SOURCE PASSAGE
------------------------------
6.2 Fuchsian equations

The singular equations which arise in the study of isotropic singularities are closely related to what Kichenassamy [105] calls Fuchsian equations. He has developed a rather general theory of these equations. (See [105], [104], [103], and also the earlier papers [12], [106] and [107].) In [108] this was applied to analytic Gowdy spacetimes to construct a family of vacuum spacetimes depending on the maximum number of free functions (for the given symmetry class) whose singularities can be described in detail. The symmetry assumed in that paper requires the two-surfaces orthogonal to the group orbits to be surface-forming (vanishing twist constants). In [97] a corresponding result was obtained for the class of vacuum spacetimes with polarized U(1) × U(1) symmetry and non-vanishing twist.

A result of Anguige [6] is of a similar type but there are several significant differences. He considers perfect fluid spacetimes and can handle smooth data rather than only the analytic case. On the other hand he assumes plane symmetry, which is stronger than Gowdy symmetry.

Related work was done earlier in a somewhat simpler context by Moncrief [121] who showed the existence of a large class of analytic vacuum space-times with Cauchy horizons.

7 Further results

This section collects miscellaneous results which do not fit into the main line of the exposition.
------------------------------
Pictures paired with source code
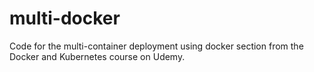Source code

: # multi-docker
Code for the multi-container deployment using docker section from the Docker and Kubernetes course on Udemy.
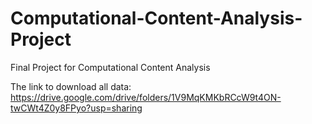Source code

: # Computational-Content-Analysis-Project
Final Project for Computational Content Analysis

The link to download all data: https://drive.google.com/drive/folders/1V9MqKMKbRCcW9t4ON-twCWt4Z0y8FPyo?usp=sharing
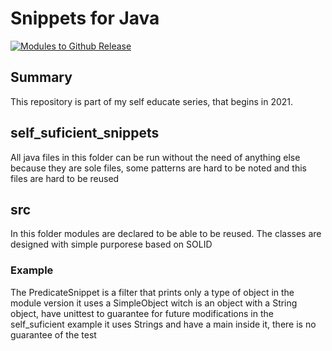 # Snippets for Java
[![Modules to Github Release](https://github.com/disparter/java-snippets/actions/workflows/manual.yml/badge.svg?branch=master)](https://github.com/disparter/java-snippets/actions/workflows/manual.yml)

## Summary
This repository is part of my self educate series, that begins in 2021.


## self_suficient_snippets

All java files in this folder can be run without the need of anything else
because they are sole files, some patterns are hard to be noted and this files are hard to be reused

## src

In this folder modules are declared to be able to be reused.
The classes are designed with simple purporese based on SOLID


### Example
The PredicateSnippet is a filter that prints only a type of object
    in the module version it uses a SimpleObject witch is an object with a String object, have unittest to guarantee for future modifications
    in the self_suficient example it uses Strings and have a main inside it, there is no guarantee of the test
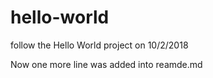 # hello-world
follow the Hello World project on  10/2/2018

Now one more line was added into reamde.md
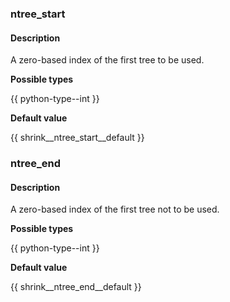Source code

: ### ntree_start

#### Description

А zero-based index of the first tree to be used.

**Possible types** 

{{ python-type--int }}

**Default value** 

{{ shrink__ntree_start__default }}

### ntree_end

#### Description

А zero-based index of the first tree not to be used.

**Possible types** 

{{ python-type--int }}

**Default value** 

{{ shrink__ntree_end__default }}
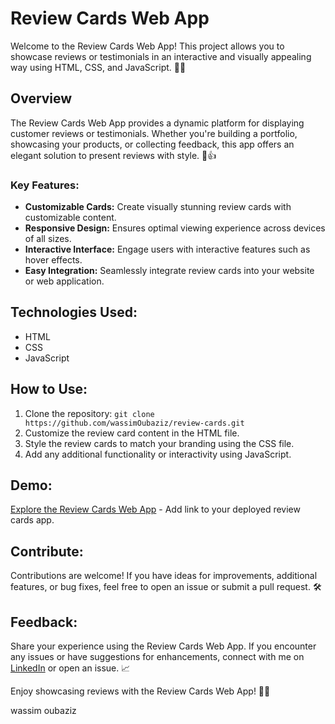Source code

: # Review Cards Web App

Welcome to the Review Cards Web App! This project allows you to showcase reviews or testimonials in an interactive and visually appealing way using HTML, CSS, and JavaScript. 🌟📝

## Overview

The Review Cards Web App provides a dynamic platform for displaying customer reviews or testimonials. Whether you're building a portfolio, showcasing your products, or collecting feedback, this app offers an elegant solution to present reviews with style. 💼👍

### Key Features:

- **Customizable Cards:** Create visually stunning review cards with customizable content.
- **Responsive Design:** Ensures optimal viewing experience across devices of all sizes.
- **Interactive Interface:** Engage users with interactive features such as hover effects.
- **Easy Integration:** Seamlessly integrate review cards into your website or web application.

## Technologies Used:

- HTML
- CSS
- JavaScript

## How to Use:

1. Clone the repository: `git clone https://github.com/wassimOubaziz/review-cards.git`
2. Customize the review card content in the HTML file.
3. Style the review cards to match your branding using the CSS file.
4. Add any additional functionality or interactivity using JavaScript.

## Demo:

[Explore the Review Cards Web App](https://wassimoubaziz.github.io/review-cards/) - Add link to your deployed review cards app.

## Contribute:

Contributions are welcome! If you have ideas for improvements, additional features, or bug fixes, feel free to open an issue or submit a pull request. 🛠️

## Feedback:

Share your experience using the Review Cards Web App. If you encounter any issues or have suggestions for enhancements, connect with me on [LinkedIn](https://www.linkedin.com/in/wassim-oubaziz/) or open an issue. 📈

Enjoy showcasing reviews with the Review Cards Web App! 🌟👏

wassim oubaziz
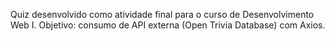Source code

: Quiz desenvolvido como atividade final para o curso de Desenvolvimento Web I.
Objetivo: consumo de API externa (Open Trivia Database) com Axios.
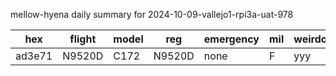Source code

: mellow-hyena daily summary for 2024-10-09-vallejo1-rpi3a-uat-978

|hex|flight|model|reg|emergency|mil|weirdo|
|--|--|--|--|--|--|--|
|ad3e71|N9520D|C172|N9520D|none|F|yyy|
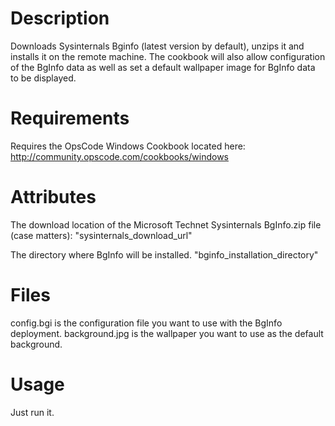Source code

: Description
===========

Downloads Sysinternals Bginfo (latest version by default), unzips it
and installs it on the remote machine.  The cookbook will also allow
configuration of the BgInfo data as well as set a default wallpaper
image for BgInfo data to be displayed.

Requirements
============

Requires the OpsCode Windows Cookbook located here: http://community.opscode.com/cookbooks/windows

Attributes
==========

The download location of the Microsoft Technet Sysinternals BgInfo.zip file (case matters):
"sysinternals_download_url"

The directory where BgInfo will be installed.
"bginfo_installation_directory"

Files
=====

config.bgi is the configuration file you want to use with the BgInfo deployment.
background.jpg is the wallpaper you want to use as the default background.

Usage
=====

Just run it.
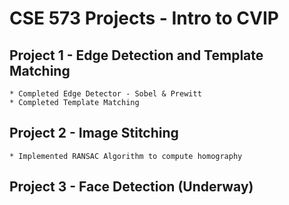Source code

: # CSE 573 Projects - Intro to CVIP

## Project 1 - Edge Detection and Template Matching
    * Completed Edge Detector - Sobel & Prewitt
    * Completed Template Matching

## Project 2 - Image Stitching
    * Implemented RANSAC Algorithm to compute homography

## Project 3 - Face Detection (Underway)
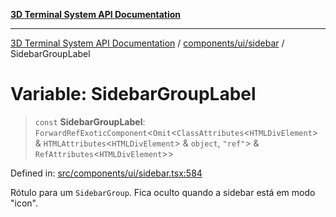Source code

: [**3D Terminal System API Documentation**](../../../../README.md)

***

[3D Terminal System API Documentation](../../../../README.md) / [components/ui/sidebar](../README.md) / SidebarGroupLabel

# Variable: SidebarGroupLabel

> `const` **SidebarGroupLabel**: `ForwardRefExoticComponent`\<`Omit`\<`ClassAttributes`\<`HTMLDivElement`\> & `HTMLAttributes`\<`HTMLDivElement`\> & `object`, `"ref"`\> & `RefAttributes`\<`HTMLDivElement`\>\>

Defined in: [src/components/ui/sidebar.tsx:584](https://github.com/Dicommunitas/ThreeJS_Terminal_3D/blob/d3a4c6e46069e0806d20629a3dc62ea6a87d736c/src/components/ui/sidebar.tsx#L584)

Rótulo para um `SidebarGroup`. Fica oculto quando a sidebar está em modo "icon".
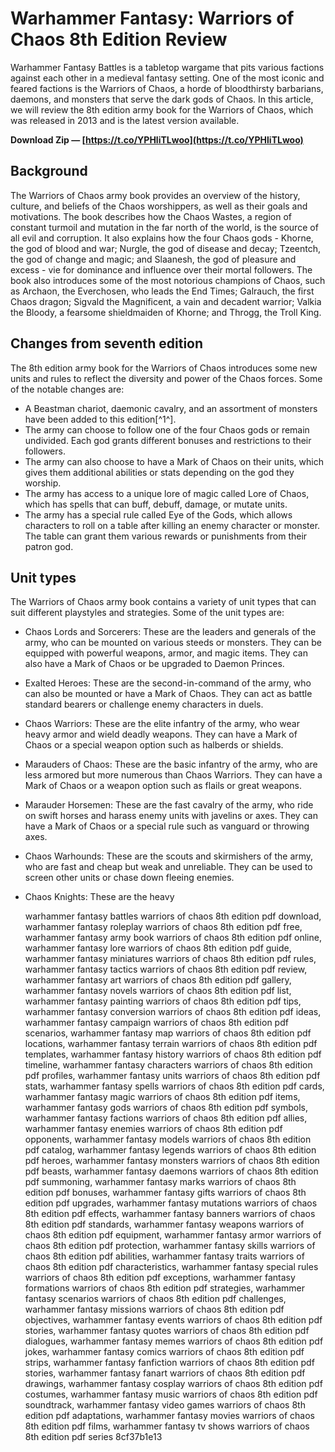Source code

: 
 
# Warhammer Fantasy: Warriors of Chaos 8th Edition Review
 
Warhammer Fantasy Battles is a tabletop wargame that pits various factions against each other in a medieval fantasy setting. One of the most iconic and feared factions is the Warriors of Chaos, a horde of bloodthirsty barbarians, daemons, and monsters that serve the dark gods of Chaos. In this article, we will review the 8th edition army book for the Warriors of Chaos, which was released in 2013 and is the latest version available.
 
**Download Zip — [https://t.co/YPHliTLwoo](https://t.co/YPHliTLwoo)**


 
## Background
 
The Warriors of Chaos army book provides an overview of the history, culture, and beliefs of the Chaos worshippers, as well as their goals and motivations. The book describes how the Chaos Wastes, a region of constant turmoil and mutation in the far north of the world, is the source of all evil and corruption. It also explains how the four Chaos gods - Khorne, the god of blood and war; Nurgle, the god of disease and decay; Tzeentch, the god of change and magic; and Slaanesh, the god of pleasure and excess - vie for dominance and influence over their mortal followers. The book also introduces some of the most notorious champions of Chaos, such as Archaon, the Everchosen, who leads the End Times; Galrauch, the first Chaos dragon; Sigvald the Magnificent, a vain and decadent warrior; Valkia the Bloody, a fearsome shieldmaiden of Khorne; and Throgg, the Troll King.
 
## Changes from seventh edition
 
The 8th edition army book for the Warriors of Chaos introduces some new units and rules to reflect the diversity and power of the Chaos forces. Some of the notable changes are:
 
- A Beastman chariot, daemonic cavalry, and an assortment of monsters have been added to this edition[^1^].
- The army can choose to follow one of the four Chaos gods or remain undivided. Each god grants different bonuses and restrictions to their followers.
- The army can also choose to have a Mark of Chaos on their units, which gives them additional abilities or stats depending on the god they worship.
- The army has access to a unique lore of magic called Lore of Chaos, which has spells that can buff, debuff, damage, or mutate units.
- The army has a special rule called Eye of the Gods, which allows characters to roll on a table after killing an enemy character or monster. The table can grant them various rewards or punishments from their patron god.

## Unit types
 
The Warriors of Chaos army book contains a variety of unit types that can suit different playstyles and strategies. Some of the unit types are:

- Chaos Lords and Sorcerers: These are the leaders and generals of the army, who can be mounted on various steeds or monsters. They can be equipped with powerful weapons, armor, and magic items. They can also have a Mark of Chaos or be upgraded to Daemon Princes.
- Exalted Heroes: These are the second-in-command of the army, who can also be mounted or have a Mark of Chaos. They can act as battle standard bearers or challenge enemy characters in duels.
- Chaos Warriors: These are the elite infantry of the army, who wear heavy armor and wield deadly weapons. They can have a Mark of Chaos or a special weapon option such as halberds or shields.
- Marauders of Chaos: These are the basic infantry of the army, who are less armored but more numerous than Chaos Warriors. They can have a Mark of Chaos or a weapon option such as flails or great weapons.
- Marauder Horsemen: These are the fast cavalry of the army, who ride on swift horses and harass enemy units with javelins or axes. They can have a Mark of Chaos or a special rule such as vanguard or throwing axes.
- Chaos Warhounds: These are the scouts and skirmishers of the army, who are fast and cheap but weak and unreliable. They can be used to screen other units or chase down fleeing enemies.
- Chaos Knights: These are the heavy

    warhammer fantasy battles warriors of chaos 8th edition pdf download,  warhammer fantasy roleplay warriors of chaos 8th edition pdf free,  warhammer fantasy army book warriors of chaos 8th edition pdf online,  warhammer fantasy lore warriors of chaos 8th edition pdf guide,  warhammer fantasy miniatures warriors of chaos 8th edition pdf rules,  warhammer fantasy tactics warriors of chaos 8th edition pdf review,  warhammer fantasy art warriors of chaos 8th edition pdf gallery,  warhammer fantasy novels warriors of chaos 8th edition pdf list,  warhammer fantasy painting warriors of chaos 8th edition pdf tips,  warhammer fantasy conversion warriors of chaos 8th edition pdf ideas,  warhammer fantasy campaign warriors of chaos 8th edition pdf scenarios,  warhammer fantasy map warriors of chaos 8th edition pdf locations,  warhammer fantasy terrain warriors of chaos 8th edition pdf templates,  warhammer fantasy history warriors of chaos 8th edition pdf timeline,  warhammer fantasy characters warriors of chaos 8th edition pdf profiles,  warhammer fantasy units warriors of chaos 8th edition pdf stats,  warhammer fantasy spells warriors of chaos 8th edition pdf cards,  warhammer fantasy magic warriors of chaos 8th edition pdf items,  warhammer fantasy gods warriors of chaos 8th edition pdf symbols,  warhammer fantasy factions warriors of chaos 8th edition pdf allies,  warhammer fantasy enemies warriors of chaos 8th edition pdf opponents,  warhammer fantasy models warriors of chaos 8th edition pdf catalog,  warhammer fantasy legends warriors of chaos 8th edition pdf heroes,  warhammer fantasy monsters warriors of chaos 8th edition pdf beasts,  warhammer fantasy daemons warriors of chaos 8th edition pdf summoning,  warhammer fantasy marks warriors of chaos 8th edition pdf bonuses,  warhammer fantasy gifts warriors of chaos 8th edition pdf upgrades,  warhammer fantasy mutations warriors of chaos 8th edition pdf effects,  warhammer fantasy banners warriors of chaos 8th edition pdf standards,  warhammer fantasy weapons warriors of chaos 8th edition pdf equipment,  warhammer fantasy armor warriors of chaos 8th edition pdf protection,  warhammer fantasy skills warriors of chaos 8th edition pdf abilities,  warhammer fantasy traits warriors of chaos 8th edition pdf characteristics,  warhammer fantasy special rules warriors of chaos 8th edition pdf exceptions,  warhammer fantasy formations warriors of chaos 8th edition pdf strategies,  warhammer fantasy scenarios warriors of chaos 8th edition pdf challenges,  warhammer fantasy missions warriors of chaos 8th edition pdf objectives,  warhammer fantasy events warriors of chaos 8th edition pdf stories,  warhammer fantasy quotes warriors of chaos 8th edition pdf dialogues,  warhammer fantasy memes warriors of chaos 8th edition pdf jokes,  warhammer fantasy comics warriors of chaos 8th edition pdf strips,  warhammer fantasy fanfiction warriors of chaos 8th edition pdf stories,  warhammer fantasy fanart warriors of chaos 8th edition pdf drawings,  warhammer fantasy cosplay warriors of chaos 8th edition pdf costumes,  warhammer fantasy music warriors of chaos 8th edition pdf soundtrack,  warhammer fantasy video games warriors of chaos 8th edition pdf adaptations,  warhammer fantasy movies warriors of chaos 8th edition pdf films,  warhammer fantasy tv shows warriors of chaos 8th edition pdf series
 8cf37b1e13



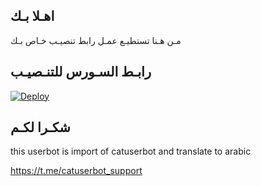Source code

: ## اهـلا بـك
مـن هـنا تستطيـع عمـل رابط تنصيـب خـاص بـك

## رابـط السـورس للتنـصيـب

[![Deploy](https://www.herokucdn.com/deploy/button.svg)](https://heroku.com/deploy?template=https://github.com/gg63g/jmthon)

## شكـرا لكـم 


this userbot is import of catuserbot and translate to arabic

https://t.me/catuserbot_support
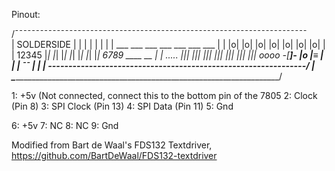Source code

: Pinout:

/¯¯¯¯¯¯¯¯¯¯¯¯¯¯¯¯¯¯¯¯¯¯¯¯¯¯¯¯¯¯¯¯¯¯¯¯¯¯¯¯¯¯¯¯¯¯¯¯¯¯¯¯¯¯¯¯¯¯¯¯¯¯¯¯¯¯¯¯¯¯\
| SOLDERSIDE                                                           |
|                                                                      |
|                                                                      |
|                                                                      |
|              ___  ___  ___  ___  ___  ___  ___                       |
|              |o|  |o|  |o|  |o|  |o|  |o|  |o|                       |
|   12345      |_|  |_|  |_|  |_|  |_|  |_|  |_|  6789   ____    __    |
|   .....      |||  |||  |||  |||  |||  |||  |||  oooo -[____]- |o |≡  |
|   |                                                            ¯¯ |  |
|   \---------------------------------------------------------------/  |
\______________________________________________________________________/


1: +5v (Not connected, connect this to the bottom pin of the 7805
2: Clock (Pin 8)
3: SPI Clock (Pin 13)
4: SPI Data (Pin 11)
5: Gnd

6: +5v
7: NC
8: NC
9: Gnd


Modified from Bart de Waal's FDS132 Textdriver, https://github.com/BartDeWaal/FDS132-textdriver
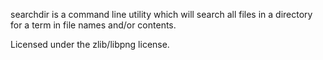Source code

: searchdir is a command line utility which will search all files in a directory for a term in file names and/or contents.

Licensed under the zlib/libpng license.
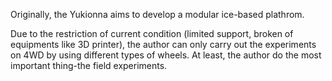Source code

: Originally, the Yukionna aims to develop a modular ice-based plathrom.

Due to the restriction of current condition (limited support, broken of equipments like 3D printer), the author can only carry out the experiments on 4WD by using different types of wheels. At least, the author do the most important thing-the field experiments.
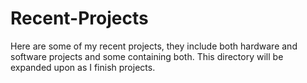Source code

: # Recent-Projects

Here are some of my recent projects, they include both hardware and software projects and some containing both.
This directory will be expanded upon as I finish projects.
------------------------------
REQUIRED ACTION 1
Reproduce word for word the stretch of the Fuchsian equations passage from "Related work was" through "with Cauchy horizons.".
REQUIRED ACTION 2
Summarize the Fuchsian equations passage in two sentences.

SOLUTION 1
Related work was done earlier in a somewhat simpler context by Moncrief [121] who showed the existence of a large class of analytic vacuum space-times with Cauchy horizons.

SOLUTION 2
The singular equations that come up in studying isotropic singularities are closely related to what Kichenassamy calls Fuchsian equations. His general theory of them has been applied to analytic Gowdy spacetimes, and similar results cover vacuum spacetimes with polarized U(1) × U(1) symmetry and non-vanishing twist, and also Anguige's plane-symmetric perfect fluid spacetimes with smooth data.